The Star Pit was Samuel R. Delany’s first published piece of short fiction, appearing in February, 1967, shortly before he stunned the SF world by winning the Nebula Award for his only slightly-longer novel Babel-17. Fans of mid-1980s cyberpunk reading this novella for the first time would be amazed at how all the roots of that two-decades-later sub-genre were present in top-notch form, the only exception being the computers themselves. The Star Pit is a tale of loneliness and difference, about workers on planets which serve as docking ports for starships, none of whom will ever travel in the ships themselves since normal humans go insane and die at extreme distances from the galactic core. Only a relatively small number of people possess the emotional makeup which enable them to undergo extra-galactic travel, people called goldens who are automatically the envy of normal people trapped within our own Milky Way. But part of the reason goldens survive such extreme distances also causes them to be emotionally unstable as well. The Star Pit examines those workers who have accepted their fate at the edge of the galaxy and those who still learn to travel beyond, blending its analysis with the tale of one particular golden’s dealings with those workers. It’s a powerful story indeed, showing Delany at his peak form in his first published short fiction ever! Rereading it after thirty years, I cannot help wish Delany would write more fiction in his midlife during which he has seemingly been content to teach writing rather than practice it himself.

Perhaps the most powerful story in the book is Brian W. Aldiss’ Total Environment, the story of a scientific experiment in which 2500 Indians are voluntarily locked into a self-contained unit in which they are offered total freedom from the squalor and danger which has gripped the future Indian subcontinent.
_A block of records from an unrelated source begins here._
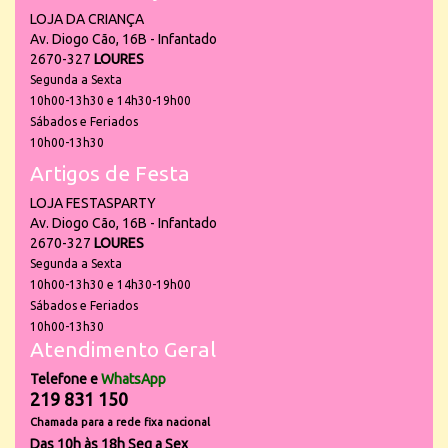
LOJA DA CRIANÇA
Av. Diogo Cão, 16B - Infantado
2670-327
LOURES
Segunda a Sexta
10h00-13h30 e 14h30-19h00
Sábados e Feriados
10h00-13h30
Artigos de Festa
LOJA FESTASPARTY
Av. Diogo Cão, 16B - Infantado
2670-327
LOURES
Segunda a Sexta
10h00-13h30 e 14h30-19h00
Sábados e Feriados
10h00-13h30
Atendimento Geral
Telefone e
WhatsApp
219 831 150
Chamada para a rede fixa nacional
Das 10h às 18h Seg a Sex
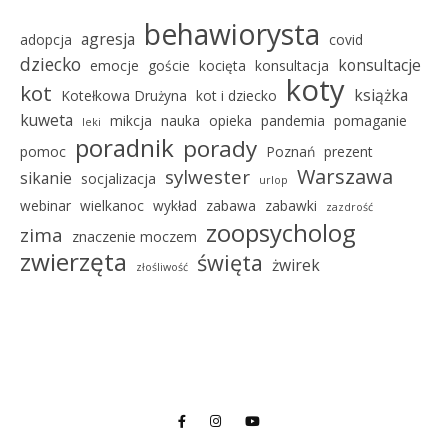
behawiorysta
agresja
adopcja
covid
dziecko
konsultacje
emocje
goście
kocięta
konsultacja
koty
kot
książka
Kotełkowa Drużyna
kot i dziecko
kuweta
mikcja
nauka
opieka
pandemia
pomaganie
leki
poradnik
porady
pomoc
Poznań
prezent
Warszawa
sylwester
sikanie
socjalizacja
urlop
webinar
wielkanoc
wykład
zabawa
zabawki
zazdrość
zoopsycholog
zima
znaczenie moczem
zwierzęta
święta
żwirek
złośliwość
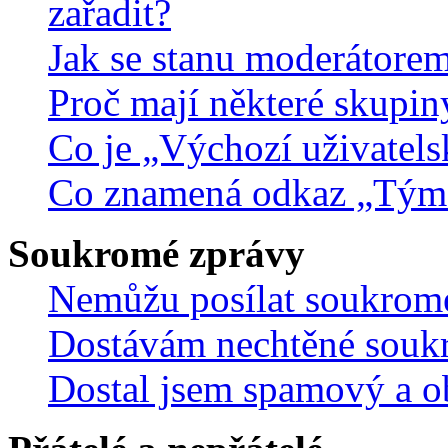
zařadit?
Jak se stanu moderátorem
Proč mají některé skupin
Co je „Výchozí uživatels
Co znamená odkaz „Tým
Soukromé zprávy
Nemůžu posílat soukrom
Dostávám nechtěné souk
Dostal jsem spamový a ob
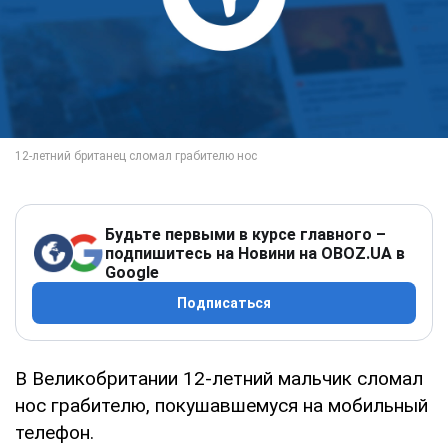
Будьте первыми в курсе главного –
подпишитесь на Новини на OBOZ.UA в
Google
Подписаться
В Великобритании 12-летний мальчик сломал
нос грабителю, покушавшемуся на мобильный
телефон.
In the decades following their self-imprisonment they breed a seemingly new race of beings who mature much faster than people on the outside, breed faster, but who also die considerably younger. At the time of the story, 75,000 people are crowded into the structure in a society which both mirrors outside life but is considerably different from it at the same time. The majority of inhabitants are babies and those who would be children on the outside but who function as full adults inside. Among their numbers are holy men and local dictators, including one teenaged dictator who controls the top level of the structure totally, but unlike similar dictators inside, he shows absolutely no interest in extending his control to other levels. Rather, his pre-occupation is with life outside the structure, so when an outside spy falls into his hands, it sets into play a series of events both thrilling and thoughtful. This is an amazing story that absolutely cries out for expansion to novel form but, alas, since thirty years have passed without Aldiss showing any interest in doing so, we must be content with the perfect little jewel we have here.

And the novellas go on. Gene Wolfe’s The Death of Doctor Island; Kate Wilhelm’s Where Late the Sweet Birds Sang, which became the basis of the Hugo-winning novel of the same name; Joanna Russ’ wonderful historical fantasy Souls; Lucius Shepard’s chilling A Traveler’s Tale; and five others nearly as good. I recommend this anthology quite highly to all SF fans. Science fiction doesn’t get any better than this!